Она мгновенно вскочила, натянула сапоги. Гуськом мы бросились к кордегардии. Там было шумно, звенело железо, слышался азартный рев Бернхотта. Он был упоен боем и кровью, убивал тех, с кем давно хотел сквитаться.
Я поставил лампу и вытянул шпагу. Заглянул в караулку. Лирна-младший успел расправиться с двумя телохранителями барона, и теперь дрался еще с тремя, размахивая мечами с великим умением и резвостью, чего все же нельзя было ожидать от человека, который пять лет провел в одиночке. Злость придавала ему силы, жажда мести пробудила боевые умения. Он перегородил караулку столами так, что от арки входа-выхода к нему вел только достаточно узкий проход, и он стоял в нем и отражал удары более длинных мечей телохранителей барона. Сам Ренквист маячил у арки, лицо его все еще отражало изумление.
Увидев меня, он впечатлился еще раз, да столь глубоко, что выхватил собственную шпагу и двинулся к нам. Не робкого десятка поганец.
Я встал позади герцога и ударил через его плечо, благо длина клинка позволяла. Мой удар достал телохранителя под ключицу, тот отпрянул с руганью. В этот момент меч Лирны развалил башку второму ублюдку. Тут в дело вступил Ренквист. Мы скрестили шпаги над левым плечом герцога, клинки скрежетнули друг о друга. В кино все это выглядело куда изящнее… Я провернул шпагу вокруг клинка барона и скорее чудом, чем умением, клюнул Ренквиста сбоку в шею. Брызнул кровавый фонтанчик – счастливая мечта Дракулы. Барон отбросил шпагу, зажал рану и устремился наверх, грохоча сапогами. Последний телохранитель перекрыл арку выхода, и Бернхотт сшибся с ним, яростно напирая, но тюремная слабость взяла свое, ноги его вдруг подкосились, герцога повело, и он прислонился к столу, бросив руки с мечами вдоль тела, а затем просто начал сползать на мощенный грубым камнем пол.
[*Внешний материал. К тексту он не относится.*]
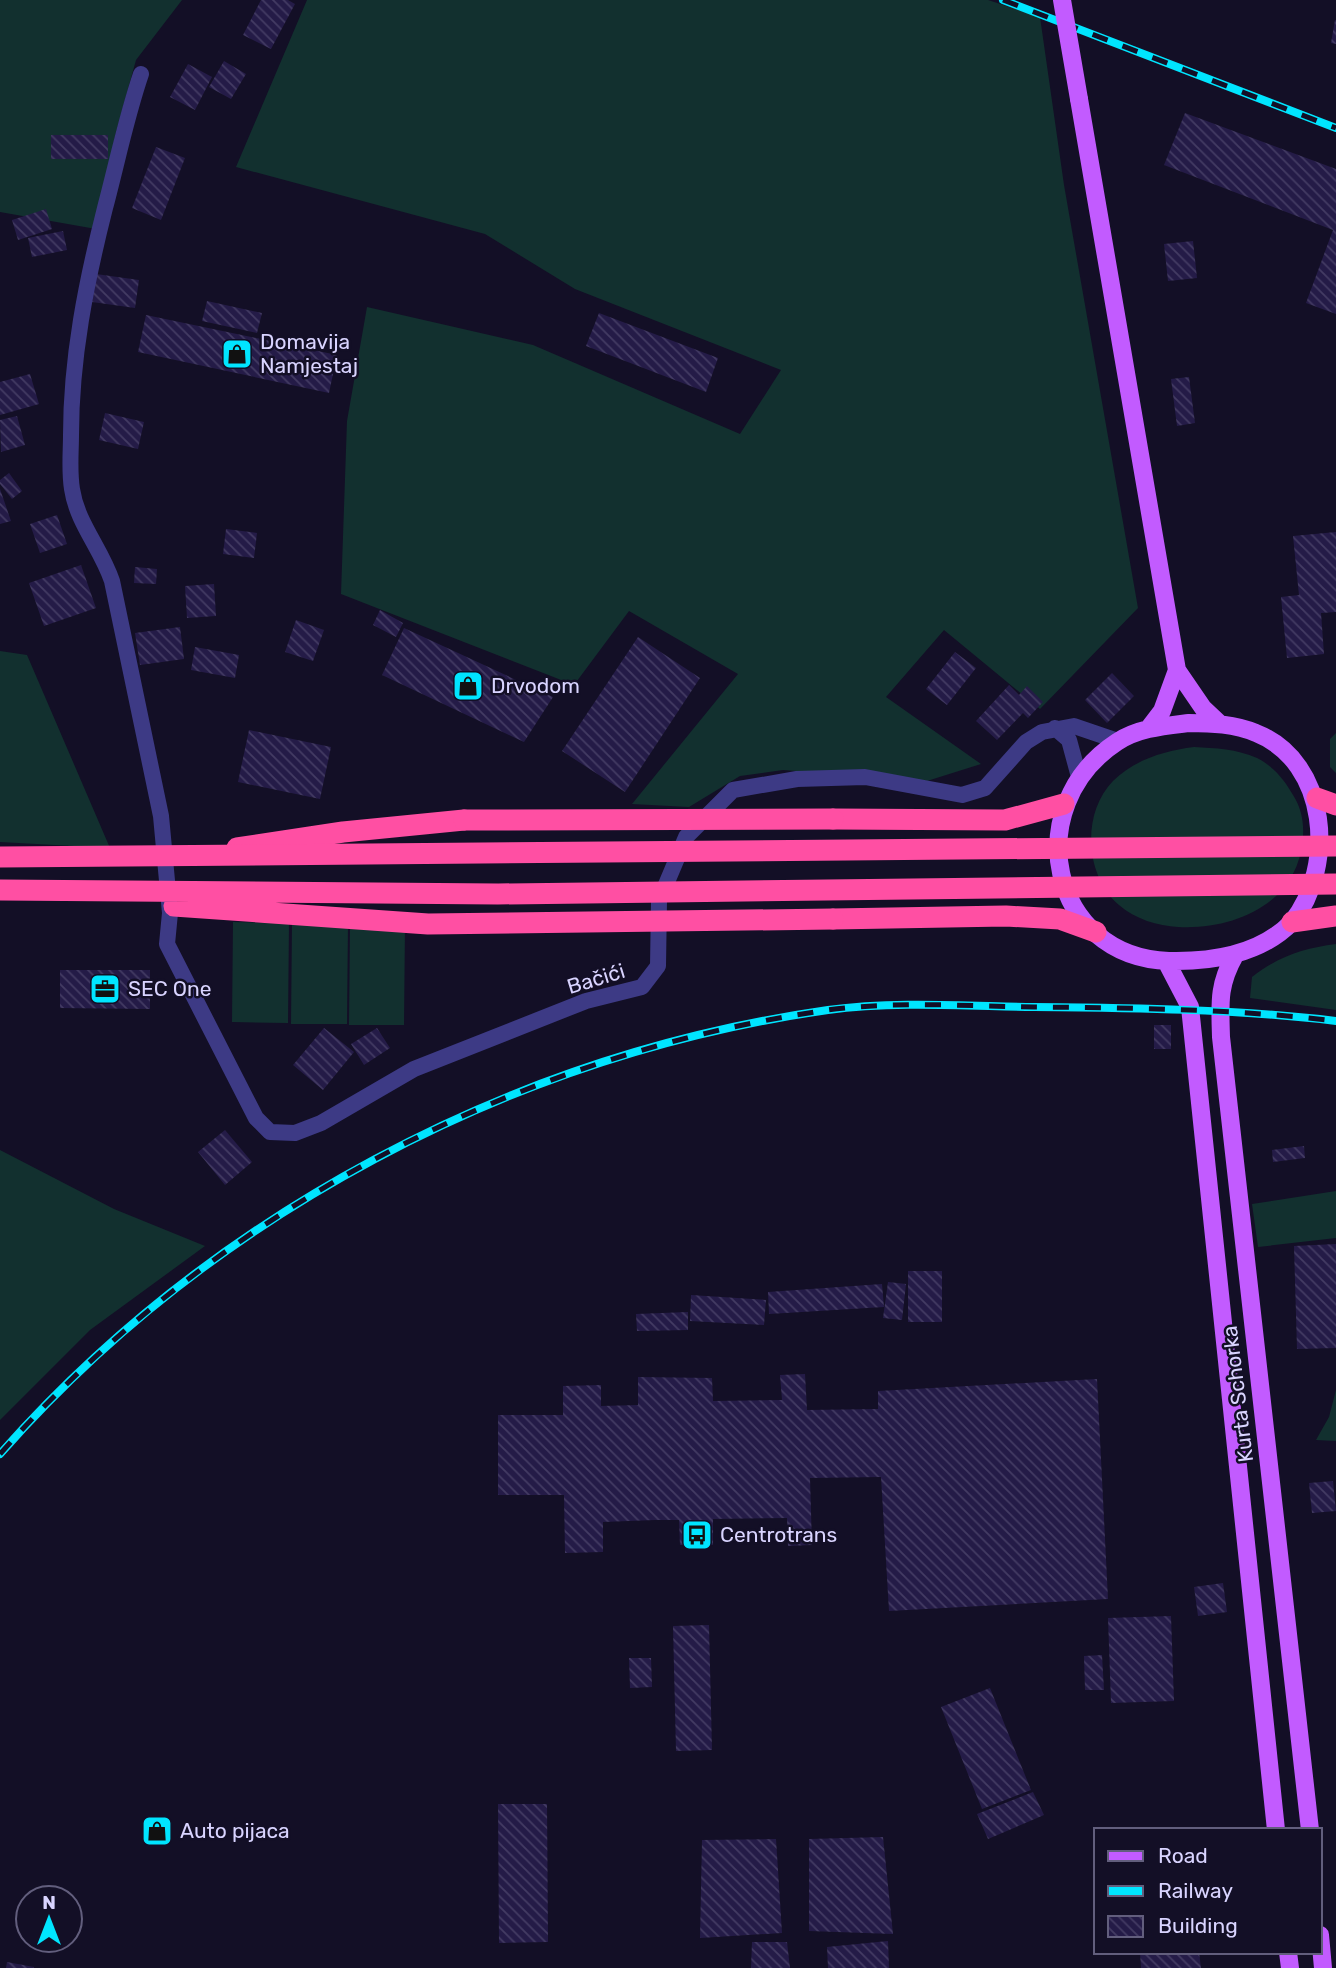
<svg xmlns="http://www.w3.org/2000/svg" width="1336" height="1968" font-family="Rubik,sans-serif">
  <defs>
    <pattern id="building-back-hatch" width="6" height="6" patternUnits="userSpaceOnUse" patternTransform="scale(1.75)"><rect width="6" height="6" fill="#241b47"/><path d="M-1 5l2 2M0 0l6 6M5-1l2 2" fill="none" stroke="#433b63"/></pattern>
  </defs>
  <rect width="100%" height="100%" fill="#130f26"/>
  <path fill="#12302f" d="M 0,0 L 182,0 L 136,60 L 115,136 L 96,229 L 0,212 Z
    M 307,0 L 988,0 L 1040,17 L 1064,185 L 1138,608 L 1040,709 L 944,630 L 886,697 L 981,764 L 927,781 L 783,770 L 740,776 L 689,807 L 632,804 L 738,674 L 629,611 L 574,685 L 341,594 L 347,421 L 367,307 L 533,345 L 740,434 L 781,370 L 575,289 L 485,234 L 236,167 Z
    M 0,651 L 27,655 L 110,848 L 0,842 Z
    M 1336,733 L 1336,773 L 1330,767 L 1330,739 Z
    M 1194,747 C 1215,748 1237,749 1257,758 C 1273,766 1284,779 1293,795 C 1304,812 1305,831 1301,851 C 1290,907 1230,930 1178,927 C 1158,926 1135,919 1119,905 C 1085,876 1081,814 1113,781 C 1136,759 1164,751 1194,747 Z
    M 233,922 L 289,923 L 288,1023 L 232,1022 Z
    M 292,923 L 348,924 L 347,1024 L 291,1024 Z
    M 350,925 L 405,925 L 404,1025 L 349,1025 Z
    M 1336,944 L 1336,1010 L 1250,998 L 1252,977 C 1277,957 1304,948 1336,944 Z
    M 0,1150 L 114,1209 L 205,1246 L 90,1330 L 0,1420 Z
    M 1336,1191 L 1336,1238 L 1258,1247 L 1252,1204 Z
    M 1336,1390 L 1336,1441 L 1316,1440 L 1329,1417 Z"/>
  <path fill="url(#building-back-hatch)" d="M 261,0 L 288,0 L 295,4 L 271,49 L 243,35 Z
    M 1335,20 L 1336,20 L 1336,44 L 1331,43 Z
    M 224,61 L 246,74 L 231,99 L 209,87 Z
    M 188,64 L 212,77 L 195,110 L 170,97 Z
    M 1185,113 L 1336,169 L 1336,314 L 1306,303 L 1333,230 L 1164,165 Z
    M 51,135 L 108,135 L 108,159 L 51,159 Z
    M 156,147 L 185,158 L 161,220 L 132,208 Z
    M 46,209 L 52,229 L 18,240 L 12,220 Z
    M 63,231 L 67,250 L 32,257 L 28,238 Z
    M 1193,241 L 1197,278 L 1168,281 L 1164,244 Z
    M 96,274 L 139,280 L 135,308 L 92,302 Z
    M 207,301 L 262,313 L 257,333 L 202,321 Z
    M 599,313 L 718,358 L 706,392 L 586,346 Z
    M 146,315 L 337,355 L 329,393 L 138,352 Z
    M 30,374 L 39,404 L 0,415 L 0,382 Z
    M 1189,377 L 1195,423 L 1177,426 L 1171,379 Z
    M 105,413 L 144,422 L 138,449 L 99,440 Z
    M 17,416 L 25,445 L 1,452 L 0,420 Z
    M 9,473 L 22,491 L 12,499 L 0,484 L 0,480 Z
    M 0,489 L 11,521 L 0,524 Z
    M 57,515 L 67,544 L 40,553 L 30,524 Z
    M 226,529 L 257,533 L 254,558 L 223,554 Z
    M 1336,532 L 1336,612 L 1321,613 L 1324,654 L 1287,658 L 1281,597 L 1299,595 L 1293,536 Z
    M 81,565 L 96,608 L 44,626 L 29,583 Z
    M 135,567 L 157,569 L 156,584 L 134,583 Z
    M 214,584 L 216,616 L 187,618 L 185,586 Z
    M 380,610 L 403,623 L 396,637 L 373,625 Z
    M 296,620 L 324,630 L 313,661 L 285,652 Z
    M 180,627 L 184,659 L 140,665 L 135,633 Z
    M 404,628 L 553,697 L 524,742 L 382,675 Z
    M 638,637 L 700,678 L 625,792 L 562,751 Z
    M 195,647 L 239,655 L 235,678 L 191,670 Z
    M 955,652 L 976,668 L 947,705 L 926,689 Z
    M 1112,673 L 1134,696 L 1107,723 L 1085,700 Z
    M 1009,685 L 1019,695 L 1027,686 L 1043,702 L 1028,718 L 1023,713 L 997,740 L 976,721 Z
    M 249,730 L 331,747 L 320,799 L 238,782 Z
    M 60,970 L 150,970 L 150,1009 L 60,1008 Z
    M 1154,1025 L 1171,1025 L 1171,1049 L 1154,1049 Z
    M 324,1028 L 354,1052 L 323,1090 L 293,1065 Z
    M 377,1028 L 390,1048 L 364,1065 L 351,1044 Z
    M 225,1130 L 252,1162 L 225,1185 L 198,1152 Z
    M 1304,1146 L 1305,1158 L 1273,1162 L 1272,1150 Z
    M 1336,1244 L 1336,1348 L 1297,1349 L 1294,1246 Z
    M 908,1271 L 942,1271 L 942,1322 L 908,1322 Z
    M 888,1282 L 906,1284 L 902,1320 L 883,1318 Z
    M 882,1284 L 884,1307 L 769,1314 L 768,1292 Z
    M 691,1295 L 766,1300 L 764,1325 L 690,1321 Z
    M 688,1312 L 688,1330 L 637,1331 L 636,1314 Z
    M 805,1374 L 807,1410 L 878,1409 L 878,1391 L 1097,1379 L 1108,1599 L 889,1611 L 881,1477 L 810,1478 L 812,1545 L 788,1546 L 787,1518 L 713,1519 L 713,1545 L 680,1545 L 679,1520 L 655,1520 L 603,1522 L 603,1552 L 565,1553 L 564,1495 L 498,1495 L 498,1415 L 563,1415 L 563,1386 L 601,1385 L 601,1406 L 638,1405 L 638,1377 L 712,1378 L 713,1401 L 782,1400 L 780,1375 Z
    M 1333,1481 L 1336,1511 L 1312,1513 L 1309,1483 Z
    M 1223,1583 L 1227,1612 L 1198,1616 L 1194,1587 Z
    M 1171,1616 L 1174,1701 L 1111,1703 L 1108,1618 Z
    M 709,1625 L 712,1750 L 676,1751 L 673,1626 Z
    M 1102,1655 L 1104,1690 L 1085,1690 L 1084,1656 Z
    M 629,1658 L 651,1658 L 652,1687 L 630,1688 Z
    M 990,1688 L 1031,1790 L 982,1809 L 941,1707 Z
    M 1033,1792 L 1044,1815 L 988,1839 L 977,1814 Z
    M 498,1804 L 547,1804 L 548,1942 L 499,1943 Z
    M 883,1837 L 893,1934 L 809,1931 L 809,1839 Z
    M 776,1839 L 782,1933 L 700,1938 L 702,1840 Z
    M 888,1941 L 889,1968 L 828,1968 L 827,1947 Z
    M 752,1942 L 787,1942 L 790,1968 L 751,1968 Z
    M 1140,1952 L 1199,1952 L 1201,1968 L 1141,1968 Z
    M 7,1962 L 34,1967 L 34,1968 L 6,1968 Z"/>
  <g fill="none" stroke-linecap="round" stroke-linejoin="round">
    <path stroke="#3d3a85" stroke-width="16" d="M 141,74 C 126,118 117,163 105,208 C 86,283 71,358 71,435 C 71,452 69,471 72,489 C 77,523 101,548 112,581 L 161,816 L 170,913 L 167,944 L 256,1118 L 270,1132 L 295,1133 L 321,1123 L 414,1069 L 586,1001 L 642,987 L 658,966 L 659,901 L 686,837 L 733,790 L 797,779 L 865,777 L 962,795 L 985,788 L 1026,742 L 1042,732 L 1074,726 L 1118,741
      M 1055,728 L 1069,740 L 1079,777"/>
    <path stroke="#c25bff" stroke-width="18" d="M 1079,99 L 1177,670 L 1203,708 L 1220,724
      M 1189,723 C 1211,723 1235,724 1256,733 C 1329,762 1336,867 1292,922 C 1261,954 1212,962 1169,961 C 1049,957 1019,806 1117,742 C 1138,728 1164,726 1189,723 Z
      M 1149,728 L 1162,711 L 1177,670
      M 1235,955 C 1218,985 1220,1003 1221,1037 L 1310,1830
      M 1166,961 L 1190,1007 L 1276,1830
      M 1320,1935 L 1323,1968
      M 1288,1952 L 1290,1968"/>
    <path stroke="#ff4fa3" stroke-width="21" d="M 1317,798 L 1336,805
      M 833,819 L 1005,820 L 1064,804
      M 237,848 L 343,832 L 464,820
      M 833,919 L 1006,916 L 1060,919 L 1096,932
      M 1292,922 L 1336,916"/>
    <g stroke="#00e5ff" stroke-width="8">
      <path id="rail" d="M 1003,0 L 1336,128
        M 0,1454 C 211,1215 512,1055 828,1010 C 895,1001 966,1006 1034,1007 C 1135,1008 1236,1009 1336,1021"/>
    </g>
    <use href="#rail" stroke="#130f26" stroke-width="5" stroke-dasharray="16" stroke-linecap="butt"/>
    <path stroke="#c25bff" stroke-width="18" d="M 1062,0 L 1079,99"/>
    <path stroke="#ff4fa3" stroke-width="21" d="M 464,820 L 833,819
      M 0,857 L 1336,846
      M 0,890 L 498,894 L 1336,884
      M 174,906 L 428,924 L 833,919"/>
  </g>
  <defs>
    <g id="shop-square" transform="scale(1.575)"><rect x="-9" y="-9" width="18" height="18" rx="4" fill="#00e5ff" stroke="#130f26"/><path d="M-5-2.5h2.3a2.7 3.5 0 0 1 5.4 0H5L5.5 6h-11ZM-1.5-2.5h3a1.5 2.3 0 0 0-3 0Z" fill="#111"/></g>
    <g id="office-square" transform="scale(1.575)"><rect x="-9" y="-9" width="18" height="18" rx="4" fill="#00e5ff" stroke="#130f26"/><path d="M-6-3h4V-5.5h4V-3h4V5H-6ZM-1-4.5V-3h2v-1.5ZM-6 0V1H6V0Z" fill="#111"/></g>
    <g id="bus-square" transform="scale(1.575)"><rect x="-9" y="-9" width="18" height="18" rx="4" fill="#00e5ff" stroke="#130f26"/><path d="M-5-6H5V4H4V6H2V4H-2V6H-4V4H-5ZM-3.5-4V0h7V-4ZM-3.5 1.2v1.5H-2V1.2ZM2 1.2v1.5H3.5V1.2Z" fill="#111"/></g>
  </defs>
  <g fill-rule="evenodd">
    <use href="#shop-square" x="237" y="354"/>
    <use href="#shop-square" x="468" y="686"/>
    <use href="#office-square" x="105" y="989"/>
    <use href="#bus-square" x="697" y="1535"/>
    <use href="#shop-square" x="157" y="1831"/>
  </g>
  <g text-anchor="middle" stroke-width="5" stroke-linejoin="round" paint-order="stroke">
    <g font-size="21" fill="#d9d4ff" stroke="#130f26" text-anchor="start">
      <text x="260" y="349">Domavija<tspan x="260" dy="24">Namjestaj</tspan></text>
      <text x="491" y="693">Drvodom</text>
      <text x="128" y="996">SEC One</text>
      <text x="720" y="1542">Centrotrans</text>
      <text x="180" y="1838">Auto pijaca</text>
    </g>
    <g font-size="21" fill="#d9d4ff" stroke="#130f26">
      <text transform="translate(596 979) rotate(-17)" y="7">Bačići</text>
      <text transform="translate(1238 1394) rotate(-97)" y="7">Kurta Schorka</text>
    </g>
  </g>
  <rect x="1094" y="1828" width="228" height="126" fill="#130f26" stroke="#625e7d" stroke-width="2"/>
  <rect x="1108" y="1851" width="35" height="10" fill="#c25bff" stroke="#625e7d" stroke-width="2"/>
  <text x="1158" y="1863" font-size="21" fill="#d9d4ff">Road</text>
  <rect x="1108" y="1886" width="35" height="10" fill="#00e5ff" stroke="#625e7d" stroke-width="2"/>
  <text x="1158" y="1898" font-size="21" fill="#d9d4ff">Railway</text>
  <rect x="1108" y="1916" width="35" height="21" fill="url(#building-back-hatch)" stroke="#625e7d" stroke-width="2"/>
  <text x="1158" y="1933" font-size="21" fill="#d9d4ff">Building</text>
  <g transform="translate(49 1919)"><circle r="33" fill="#130f26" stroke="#625e7d" stroke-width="2"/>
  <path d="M0-5L12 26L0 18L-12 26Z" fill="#00e5ff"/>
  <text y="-10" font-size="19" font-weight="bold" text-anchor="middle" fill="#d9d4ff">N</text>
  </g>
</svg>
Прислужник Ренквиста что-то выкрикнул, не соображая уже ничего в боевом азарте, надвинулся, но я совершенно деревянным жестом выставил шпагу, и он нанизался на нее всем телом где-то в области желудка.
Подбежала Амара и добила его, куда – я уже не смотрел, просто ощутил, как погрузнело тело противника, как откачнулось, снимаясь со шпаги.
Наверху хлопнула дверь. При этих звуках Бернхотт очухался, встал, шатаясь, направился к арке.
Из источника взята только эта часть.